Although she was quite short, it is obvious that the remark would have come from the stereotype that Chinese people are short, which is furthered by the patronizing and insulting attempted Chinese accent the American woman uses. The film uses a technique where each person is aware of racial segregation, ranging from the two main young black male characters, one of whom doesn’t stop complaining about how everyone is racist, to a character played by Sandra Bullock who isn’t a racist, but is aware of stereotypes and therefore is cautious.

Christopher ‘Ludacris’ Bridges’ character, Anthony, is terribly paranoid about how black people are perceived in the community, and has deluded explanations for everything to try to make it seem like black people are targeted. “The only reasons there are big windows on buses is to humiliate people of color reduced to riding them” and “Are we dressed like gang bangers? Do we look threatening? No. Fact, if anybody should be scared, it’s us: the only two black faces surrounded by a sea of over-caffeinated white people, patrolled by the trigger-happy LAPD”.

He talks about, how blacks are targeted unfairly and have reputations for being criminals, everything he hates to be associated with, he does. He car-jacks two white people, pulls a gun on them thus fulfilling the stereotype, fair or not, and still expects sympathy. The film also explores people’s interpretations of others because of their color of skin. For example, a Persian man, with limited English is referred to as “Osama” and has comments made about “…flying 747’s into your mud huts and incinerating your friends”.

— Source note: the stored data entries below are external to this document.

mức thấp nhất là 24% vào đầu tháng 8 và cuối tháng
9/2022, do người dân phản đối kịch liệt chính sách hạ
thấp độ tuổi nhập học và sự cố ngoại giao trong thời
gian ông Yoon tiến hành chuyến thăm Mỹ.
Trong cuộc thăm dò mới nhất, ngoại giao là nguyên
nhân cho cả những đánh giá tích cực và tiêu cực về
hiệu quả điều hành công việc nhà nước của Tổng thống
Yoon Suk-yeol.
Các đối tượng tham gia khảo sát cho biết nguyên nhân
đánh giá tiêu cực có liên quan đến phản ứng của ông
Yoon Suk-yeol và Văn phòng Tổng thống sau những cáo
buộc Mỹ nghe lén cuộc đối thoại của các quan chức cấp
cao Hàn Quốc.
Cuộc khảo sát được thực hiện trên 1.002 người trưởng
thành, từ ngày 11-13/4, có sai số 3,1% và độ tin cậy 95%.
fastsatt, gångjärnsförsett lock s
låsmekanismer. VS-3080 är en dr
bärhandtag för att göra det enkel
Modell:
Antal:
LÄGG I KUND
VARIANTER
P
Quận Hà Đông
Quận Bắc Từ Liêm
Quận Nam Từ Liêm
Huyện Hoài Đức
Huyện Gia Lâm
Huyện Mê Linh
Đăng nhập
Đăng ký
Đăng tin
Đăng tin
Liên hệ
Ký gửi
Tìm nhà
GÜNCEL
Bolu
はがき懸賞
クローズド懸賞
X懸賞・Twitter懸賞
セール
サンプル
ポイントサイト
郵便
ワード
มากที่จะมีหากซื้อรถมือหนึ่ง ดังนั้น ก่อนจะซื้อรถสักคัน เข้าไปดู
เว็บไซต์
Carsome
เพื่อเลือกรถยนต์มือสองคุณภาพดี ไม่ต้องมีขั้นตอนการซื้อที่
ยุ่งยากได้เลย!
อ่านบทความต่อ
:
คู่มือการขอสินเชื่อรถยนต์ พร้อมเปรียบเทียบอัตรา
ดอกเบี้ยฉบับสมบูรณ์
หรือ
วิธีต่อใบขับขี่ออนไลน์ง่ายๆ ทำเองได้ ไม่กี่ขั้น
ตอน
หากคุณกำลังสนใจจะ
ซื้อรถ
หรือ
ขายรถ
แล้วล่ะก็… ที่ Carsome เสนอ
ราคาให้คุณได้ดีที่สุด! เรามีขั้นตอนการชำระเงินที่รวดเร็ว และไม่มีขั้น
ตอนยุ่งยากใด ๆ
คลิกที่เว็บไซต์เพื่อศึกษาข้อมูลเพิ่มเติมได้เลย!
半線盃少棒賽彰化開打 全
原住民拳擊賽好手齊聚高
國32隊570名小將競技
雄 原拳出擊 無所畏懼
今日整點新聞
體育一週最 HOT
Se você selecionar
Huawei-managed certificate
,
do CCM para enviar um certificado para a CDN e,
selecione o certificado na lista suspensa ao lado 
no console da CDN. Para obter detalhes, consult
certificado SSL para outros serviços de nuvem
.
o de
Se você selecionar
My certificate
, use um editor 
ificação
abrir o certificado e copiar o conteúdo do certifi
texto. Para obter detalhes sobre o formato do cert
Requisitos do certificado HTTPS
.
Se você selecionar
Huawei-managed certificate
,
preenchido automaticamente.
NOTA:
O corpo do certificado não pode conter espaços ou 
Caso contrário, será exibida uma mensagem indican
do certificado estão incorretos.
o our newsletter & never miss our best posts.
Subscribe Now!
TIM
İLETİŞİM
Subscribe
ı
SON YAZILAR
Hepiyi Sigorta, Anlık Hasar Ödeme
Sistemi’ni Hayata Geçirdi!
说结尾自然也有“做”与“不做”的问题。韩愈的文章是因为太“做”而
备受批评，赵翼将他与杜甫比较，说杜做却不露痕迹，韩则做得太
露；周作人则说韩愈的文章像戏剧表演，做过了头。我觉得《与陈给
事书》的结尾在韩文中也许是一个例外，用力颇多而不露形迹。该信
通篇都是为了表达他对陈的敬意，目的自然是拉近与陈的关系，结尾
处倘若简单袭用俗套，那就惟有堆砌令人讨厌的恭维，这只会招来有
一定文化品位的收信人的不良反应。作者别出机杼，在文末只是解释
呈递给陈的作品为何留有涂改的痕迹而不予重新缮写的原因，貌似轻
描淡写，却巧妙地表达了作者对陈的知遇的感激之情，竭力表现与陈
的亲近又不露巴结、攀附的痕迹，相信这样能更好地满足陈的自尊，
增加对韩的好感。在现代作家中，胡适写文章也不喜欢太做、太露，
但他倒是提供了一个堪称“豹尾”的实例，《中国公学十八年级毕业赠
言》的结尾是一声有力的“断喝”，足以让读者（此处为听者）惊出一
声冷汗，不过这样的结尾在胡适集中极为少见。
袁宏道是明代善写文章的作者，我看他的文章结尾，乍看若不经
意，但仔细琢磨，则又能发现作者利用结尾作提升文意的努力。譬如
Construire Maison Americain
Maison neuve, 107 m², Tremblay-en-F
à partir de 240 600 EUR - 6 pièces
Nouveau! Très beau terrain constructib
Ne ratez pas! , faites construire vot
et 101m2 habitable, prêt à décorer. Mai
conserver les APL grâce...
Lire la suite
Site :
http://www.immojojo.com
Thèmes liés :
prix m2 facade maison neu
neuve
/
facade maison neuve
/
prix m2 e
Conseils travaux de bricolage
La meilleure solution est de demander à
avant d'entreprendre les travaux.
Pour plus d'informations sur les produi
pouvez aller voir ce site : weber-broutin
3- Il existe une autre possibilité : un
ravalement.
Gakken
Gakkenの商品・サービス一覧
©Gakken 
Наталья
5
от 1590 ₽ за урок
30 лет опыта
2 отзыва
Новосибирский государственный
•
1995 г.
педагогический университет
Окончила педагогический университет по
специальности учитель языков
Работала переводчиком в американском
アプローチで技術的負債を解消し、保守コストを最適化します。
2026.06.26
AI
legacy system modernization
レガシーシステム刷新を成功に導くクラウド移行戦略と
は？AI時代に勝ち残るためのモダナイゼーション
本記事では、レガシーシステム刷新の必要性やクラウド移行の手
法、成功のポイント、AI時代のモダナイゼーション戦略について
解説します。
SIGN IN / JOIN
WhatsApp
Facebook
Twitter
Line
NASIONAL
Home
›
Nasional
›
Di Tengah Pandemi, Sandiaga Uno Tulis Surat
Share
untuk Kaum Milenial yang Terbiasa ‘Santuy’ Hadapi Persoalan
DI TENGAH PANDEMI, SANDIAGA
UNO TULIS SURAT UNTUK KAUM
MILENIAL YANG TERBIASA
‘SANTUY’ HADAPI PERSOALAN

It also explains later in the film how the Persian family is thought to be Arab, and so is the reason for their abuse. Not only does the film show racism it shows capitalism, sexism, and patriarchy. Racism is shown with the Cop’s pre-judgment of the Medical case worker the TV show producer insisting on stereotypes for the language of a black man on his show. Capitalism is demonstrated with the human trafficking storyline. Sexism is displayed with the intimate relationship between the two detectives. Patriarchy plays two different roles with the example of the store owner and his daughter and the locksmith and his daughter.

The title ‘Crash’ can be seen as metaphorical- the collision of different peoples lives. The actual event, however, reveals the most poignant effect of racism stereotypes in Officer Hanson, previously very PC in his dealings with black people. The black man he shot, thinking his own life was in danger says much about the subconscious effects of racial stereotypes and our responses to them.

Works Cited

  1. Crash [Blu-ray]. Dir. Paul Haggis. Perf. Ludacris, . Lions Gate, 2004. DVD.
  2. Jensen, Robert. The Heart of Whiteness: Confronting Race, Racism And White Privilege. San Francisco: City Lights Books, 2005. Print.